The kinetic constants, Km, kcat, and Vmax provide information about the properties of an enzyme with respect to its substrates. The Michaelis constant Km measures how stable the enzyme-substrate complex is; kcat tells us the first-order rate constant for converting the enzyme-substrate complex, ES, to the product and the recovered enzyme; it describes the rate of the reaction when the substrate is not limiting. Vmax shows us the fastest possible rate at which the reaction will proceed given the current set of conditions. More briefly, Kcat characterizes the binding of the substrate to the enzyme; kcat characterizes the effectiveness of the enzyme in turnover, i.e. converting reactant to product or vice versa.
It's typical for the Km of an enzyme for a substrate to be close to the cellular concentration of that metabolite. This enables the enzyme to respond proportionally to changes in the substrate concentration; the enzyme then can act as a kind of buffer of the concentration of that substrate as external influences modify that concentration.

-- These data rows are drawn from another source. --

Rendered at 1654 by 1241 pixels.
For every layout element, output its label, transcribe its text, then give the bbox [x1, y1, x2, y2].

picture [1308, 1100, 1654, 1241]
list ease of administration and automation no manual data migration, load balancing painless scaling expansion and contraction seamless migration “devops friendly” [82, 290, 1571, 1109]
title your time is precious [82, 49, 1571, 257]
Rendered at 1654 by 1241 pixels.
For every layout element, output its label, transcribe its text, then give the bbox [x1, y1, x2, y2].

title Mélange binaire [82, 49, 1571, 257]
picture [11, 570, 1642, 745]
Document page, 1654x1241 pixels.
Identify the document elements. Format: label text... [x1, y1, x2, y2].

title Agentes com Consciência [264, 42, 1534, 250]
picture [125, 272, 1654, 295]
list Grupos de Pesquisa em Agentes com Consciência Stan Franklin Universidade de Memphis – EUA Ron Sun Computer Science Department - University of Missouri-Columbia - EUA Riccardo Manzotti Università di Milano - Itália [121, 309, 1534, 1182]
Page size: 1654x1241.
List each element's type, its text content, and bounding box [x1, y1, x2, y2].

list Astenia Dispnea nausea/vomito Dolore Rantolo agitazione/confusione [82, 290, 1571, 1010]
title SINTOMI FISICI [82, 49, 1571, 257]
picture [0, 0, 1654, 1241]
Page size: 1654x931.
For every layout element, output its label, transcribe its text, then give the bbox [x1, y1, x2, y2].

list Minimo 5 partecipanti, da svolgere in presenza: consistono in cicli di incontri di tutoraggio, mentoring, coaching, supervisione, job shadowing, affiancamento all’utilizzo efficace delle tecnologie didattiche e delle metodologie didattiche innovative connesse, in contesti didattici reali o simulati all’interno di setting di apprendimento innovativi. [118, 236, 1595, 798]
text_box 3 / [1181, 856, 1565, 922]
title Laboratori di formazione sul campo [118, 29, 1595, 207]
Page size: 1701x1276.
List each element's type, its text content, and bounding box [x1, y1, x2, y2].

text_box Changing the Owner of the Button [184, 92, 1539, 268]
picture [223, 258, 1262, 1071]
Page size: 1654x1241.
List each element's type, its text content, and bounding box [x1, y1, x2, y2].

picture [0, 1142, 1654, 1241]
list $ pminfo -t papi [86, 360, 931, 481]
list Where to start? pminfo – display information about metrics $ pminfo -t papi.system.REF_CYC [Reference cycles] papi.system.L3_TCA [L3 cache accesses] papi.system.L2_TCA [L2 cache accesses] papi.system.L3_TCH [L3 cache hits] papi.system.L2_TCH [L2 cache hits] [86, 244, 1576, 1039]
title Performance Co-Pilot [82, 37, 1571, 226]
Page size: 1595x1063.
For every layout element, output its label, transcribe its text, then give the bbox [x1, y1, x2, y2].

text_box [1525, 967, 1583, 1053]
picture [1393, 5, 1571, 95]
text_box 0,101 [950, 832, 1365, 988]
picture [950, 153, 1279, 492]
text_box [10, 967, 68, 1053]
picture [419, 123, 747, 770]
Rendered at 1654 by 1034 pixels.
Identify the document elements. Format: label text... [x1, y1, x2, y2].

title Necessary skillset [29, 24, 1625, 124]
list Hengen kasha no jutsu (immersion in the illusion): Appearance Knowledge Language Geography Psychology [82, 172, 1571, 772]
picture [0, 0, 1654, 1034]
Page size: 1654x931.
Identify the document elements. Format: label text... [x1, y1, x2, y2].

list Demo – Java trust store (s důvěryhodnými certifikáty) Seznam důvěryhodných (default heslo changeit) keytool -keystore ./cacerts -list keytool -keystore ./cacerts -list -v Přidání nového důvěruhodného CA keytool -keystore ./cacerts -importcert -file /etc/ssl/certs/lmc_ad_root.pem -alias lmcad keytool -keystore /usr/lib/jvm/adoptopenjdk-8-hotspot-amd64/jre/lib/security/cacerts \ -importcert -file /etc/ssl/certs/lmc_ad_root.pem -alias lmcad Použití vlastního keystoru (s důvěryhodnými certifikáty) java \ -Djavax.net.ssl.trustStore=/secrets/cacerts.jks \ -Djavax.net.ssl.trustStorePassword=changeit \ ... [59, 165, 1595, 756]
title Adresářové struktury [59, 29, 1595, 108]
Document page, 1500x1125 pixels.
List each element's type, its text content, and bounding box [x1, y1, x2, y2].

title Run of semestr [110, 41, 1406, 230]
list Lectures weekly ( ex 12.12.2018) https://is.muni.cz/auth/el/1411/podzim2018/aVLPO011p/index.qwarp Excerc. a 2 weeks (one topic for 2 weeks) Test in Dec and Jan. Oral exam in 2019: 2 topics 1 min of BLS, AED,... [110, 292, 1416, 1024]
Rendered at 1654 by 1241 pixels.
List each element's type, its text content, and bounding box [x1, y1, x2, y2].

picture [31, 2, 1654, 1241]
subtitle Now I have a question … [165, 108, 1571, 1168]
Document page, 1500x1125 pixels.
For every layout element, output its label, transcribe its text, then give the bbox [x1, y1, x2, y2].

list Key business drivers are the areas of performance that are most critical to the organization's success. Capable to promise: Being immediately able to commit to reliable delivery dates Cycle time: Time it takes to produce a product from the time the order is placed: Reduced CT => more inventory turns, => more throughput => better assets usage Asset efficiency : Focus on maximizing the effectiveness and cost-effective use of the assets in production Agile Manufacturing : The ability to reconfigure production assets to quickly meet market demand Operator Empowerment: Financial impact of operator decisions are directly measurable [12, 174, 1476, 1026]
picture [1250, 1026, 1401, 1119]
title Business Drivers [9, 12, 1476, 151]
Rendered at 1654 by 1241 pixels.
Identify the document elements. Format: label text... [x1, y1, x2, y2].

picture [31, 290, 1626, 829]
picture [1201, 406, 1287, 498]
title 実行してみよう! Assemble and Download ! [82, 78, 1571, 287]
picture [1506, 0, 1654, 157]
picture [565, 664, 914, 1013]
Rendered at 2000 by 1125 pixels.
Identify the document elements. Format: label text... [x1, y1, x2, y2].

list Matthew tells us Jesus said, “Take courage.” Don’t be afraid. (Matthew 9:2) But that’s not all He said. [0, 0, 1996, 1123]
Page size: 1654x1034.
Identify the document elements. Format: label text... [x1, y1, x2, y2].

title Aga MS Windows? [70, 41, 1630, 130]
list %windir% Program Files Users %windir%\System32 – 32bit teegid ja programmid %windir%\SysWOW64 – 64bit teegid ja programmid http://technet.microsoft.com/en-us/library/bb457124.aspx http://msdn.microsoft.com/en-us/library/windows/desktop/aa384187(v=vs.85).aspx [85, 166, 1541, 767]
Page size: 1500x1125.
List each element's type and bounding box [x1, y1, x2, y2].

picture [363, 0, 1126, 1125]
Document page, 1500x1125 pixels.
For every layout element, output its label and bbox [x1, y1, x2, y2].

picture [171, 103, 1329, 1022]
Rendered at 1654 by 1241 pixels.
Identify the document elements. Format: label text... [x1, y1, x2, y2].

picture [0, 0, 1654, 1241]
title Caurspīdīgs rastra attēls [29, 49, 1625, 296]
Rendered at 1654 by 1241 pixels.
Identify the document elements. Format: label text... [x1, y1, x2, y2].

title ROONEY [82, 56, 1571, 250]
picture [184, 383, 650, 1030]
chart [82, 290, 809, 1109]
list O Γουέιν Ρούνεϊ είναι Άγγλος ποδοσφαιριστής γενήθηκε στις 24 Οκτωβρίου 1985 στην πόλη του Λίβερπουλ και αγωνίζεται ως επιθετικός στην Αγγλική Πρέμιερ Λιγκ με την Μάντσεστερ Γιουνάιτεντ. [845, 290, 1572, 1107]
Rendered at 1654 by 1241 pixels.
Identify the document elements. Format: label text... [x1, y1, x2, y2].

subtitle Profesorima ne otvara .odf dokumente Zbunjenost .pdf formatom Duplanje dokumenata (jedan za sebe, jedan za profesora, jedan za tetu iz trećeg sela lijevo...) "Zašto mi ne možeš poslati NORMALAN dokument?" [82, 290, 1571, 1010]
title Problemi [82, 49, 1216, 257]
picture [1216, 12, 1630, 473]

An important parameter is the ratio of kcat to Km. As Horton says, this measures the apparent second-order rate constant for the formation of enzyme and product from enzyme and substrate when the overall reaction is limited by the encounter of S with E. Some particularly effective enzymes deliver a value of kcat / Km in the range of 108 to 109 M-1s-1. Under these conditions the reaction is in fact diffusion-limited; that is, the reaction is proceeding as fast as it can given the ability of the two solutes to approach one another.
This ratio, kcat / Km, can be described as a measure of the specificity of the enzyme. Horton provides the details, but the general point is this: given two different substrates, the one with the higher kcat / Km ratio is the one for which the product can be produced the most rapidly.